◆ **INSTRUCTIONS TO FOLLOW**: Return every row below line for line, with nothing changed, but leave out the pictures.

--- Begin ---

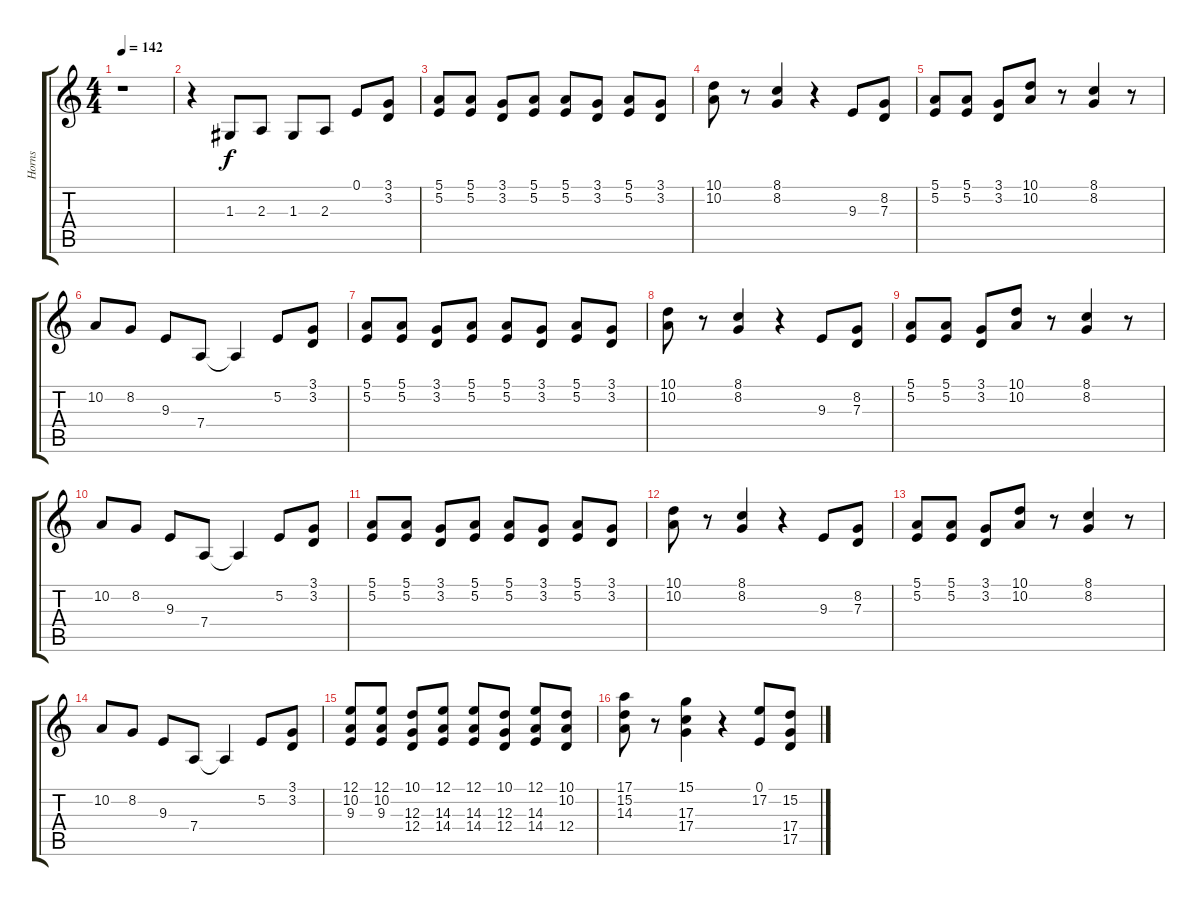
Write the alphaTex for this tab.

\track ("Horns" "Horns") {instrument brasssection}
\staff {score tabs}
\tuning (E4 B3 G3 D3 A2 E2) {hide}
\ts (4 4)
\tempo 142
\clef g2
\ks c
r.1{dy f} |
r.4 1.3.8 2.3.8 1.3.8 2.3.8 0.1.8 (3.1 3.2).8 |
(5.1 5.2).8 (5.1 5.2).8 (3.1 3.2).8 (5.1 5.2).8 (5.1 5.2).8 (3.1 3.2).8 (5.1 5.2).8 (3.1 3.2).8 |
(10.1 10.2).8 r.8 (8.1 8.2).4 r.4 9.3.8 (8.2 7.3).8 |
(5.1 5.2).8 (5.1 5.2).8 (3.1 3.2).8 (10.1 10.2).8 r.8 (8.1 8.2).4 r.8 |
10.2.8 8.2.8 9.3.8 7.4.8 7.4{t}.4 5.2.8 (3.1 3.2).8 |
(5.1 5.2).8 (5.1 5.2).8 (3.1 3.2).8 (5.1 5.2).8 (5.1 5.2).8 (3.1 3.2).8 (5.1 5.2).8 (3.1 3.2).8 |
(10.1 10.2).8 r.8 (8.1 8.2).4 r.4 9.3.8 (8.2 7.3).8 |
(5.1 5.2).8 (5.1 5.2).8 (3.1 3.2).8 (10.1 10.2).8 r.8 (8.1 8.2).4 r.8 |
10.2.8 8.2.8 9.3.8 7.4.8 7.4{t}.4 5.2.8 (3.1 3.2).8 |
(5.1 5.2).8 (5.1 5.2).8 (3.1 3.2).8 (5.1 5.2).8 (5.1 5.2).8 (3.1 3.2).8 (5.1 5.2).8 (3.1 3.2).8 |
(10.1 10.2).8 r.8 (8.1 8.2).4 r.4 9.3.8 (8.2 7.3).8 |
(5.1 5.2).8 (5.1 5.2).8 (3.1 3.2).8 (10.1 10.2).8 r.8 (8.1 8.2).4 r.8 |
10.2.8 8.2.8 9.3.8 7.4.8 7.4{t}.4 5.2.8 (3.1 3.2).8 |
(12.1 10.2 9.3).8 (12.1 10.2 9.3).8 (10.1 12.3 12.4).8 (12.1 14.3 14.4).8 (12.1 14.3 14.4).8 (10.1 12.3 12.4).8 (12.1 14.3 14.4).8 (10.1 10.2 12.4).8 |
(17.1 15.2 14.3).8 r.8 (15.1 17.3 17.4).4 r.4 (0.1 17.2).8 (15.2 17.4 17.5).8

--- End ---

◆ **RESPONSE**:
Write the alphaTex for this tab.

\track ("Horns" "Horns") {instrument brasssection}
\staff {score tabs}
\tuning (E4 B3 G3 D3 A2 E2) {hide}
\ts (4 4)
\tempo 142
\clef g2
\ks c
r.1{dy f} |
r.4 1.3.8 2.3.8 1.3.8 2.3.8 0.1.8 (3.1 3.2).8 |
(5.1 5.2).8 (5.1 5.2).8 (3.1 3.2).8 (5.1 5.2).8 (5.1 5.2).8 (3.1 3.2).8 (5.1 5.2).8 (3.1 3.2).8 |
(10.1 10.2).8 r.8 (8.1 8.2).4 r.4 9.3.8 (8.2 7.3).8 |
(5.1 5.2).8 (5.1 5.2).8 (3.1 3.2).8 (10.1 10.2).8 r.8 (8.1 8.2).4 r.8 |
10.2.8 8.2.8 9.3.8 7.4.8 7.4{t}.4 5.2.8 (3.1 3.2).8 |
(5.1 5.2).8 (5.1 5.2).8 (3.1 3.2).8 (5.1 5.2).8 (5.1 5.2).8 (3.1 3.2).8 (5.1 5.2).8 (3.1 3.2).8 |
(10.1 10.2).8 r.8 (8.1 8.2).4 r.4 9.3.8 (8.2 7.3).8 |
(5.1 5.2).8 (5.1 5.2).8 (3.1 3.2).8 (10.1 10.2).8 r.8 (8.1 8.2).4 r.8 |
10.2.8 8.2.8 9.3.8 7.4.8 7.4{t}.4 5.2.8 (3.1 3.2).8 |
(5.1 5.2).8 (5.1 5.2).8 (3.1 3.2).8 (5.1 5.2).8 (5.1 5.2).8 (3.1 3.2).8 (5.1 5.2).8 (3.1 3.2).8 |
(10.1 10.2).8 r.8 (8.1 8.2).4 r.4 9.3.8 (8.2 7.3).8 |
(5.1 5.2).8 (5.1 5.2).8 (3.1 3.2).8 (10.1 10.2).8 r.8 (8.1 8.2).4 r.8 |
10.2.8 8.2.8 9.3.8 7.4.8 7.4{t}.4 5.2.8 (3.1 3.2).8 |
(12.1 10.2 9.3).8 (12.1 10.2 9.3).8 (10.1 12.3 12.4).8 (12.1 14.3 14.4).8 (12.1 14.3 14.4).8 (10.1 12.3 12.4).8 (12.1 14.3 14.4).8 (10.1 10.2 12.4).8 |
(17.1 15.2 14.3).8 r.8 (15.1 17.3 17.4).4 r.4 (0.1 17.2).8 (15.2 17.4 17.5).8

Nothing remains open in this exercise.